Your answer must be the exact lines of the listing below that run from the line with "Fig. 1 General" to the line with "Figure 5. Membership", ends included, and no pictures.

### RECORDS FOR PROCESSING
---
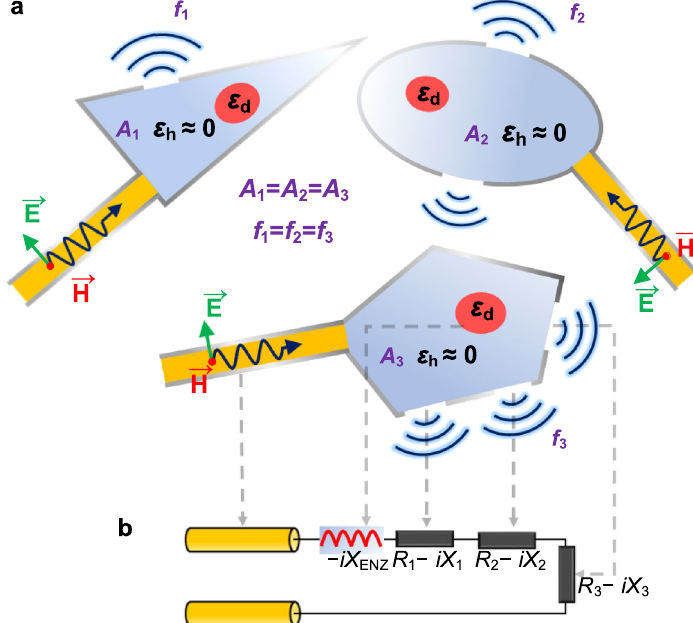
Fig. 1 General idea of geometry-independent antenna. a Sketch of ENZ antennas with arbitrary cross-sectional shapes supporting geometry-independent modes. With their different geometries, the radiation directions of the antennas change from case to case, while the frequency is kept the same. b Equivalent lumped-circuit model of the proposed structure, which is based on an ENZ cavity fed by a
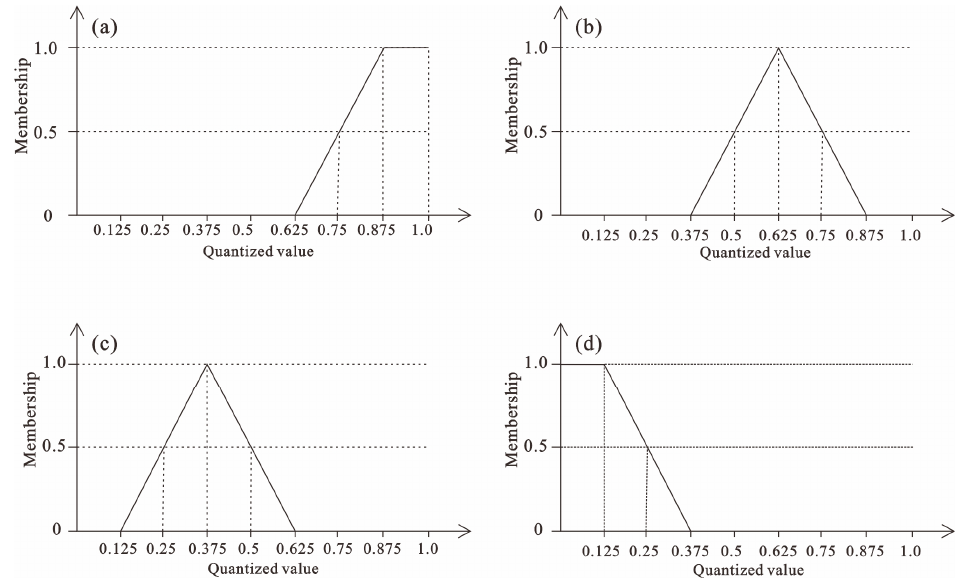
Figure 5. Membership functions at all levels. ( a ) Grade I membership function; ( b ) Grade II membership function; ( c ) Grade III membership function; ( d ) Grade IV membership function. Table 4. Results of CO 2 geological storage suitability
---
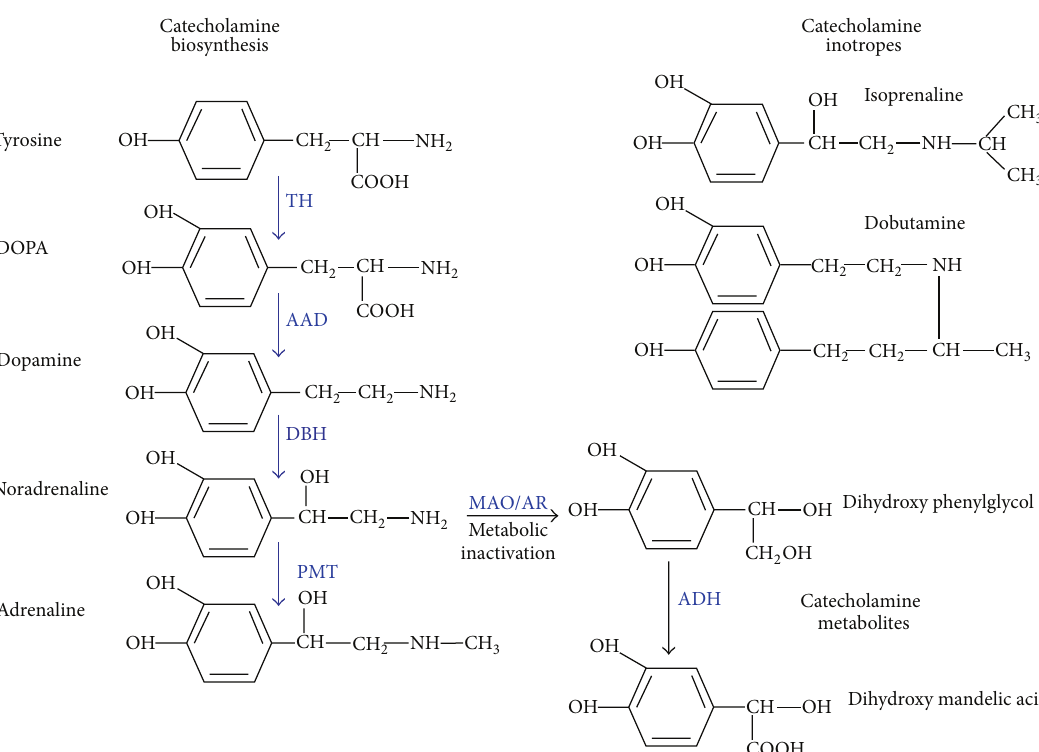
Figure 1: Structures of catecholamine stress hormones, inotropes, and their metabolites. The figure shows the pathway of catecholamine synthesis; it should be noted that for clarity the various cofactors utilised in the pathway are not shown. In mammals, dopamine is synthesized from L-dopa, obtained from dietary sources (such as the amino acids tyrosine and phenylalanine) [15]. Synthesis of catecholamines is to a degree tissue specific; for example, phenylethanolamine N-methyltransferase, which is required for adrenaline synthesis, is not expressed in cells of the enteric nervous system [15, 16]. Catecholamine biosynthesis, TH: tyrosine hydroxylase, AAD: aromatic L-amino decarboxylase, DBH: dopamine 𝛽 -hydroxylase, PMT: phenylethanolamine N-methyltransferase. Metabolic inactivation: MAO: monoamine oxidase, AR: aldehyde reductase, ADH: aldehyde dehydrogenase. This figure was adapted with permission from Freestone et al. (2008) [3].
---
### RESPONSE TO THE TASK
Fig. 1 General idea of geometry-independent antenna. a Sketch of ENZ antennas with arbitrary cross-sectional shapes supporting geometry-independent modes. With their different geometries, the radiation directions of the antennas change from case to case, while the frequency is kept the same. b Equivalent lumped-circuit model of the proposed structure, which is based on an ENZ cavity fed by a
Figure 5. Membership functions at all levels. ( a ) Grade I membership function; ( b ) Grade II membership function; ( c ) Grade III membership function; ( d ) Grade IV membership function. Table 4. Results of CO 2 geological storage suitability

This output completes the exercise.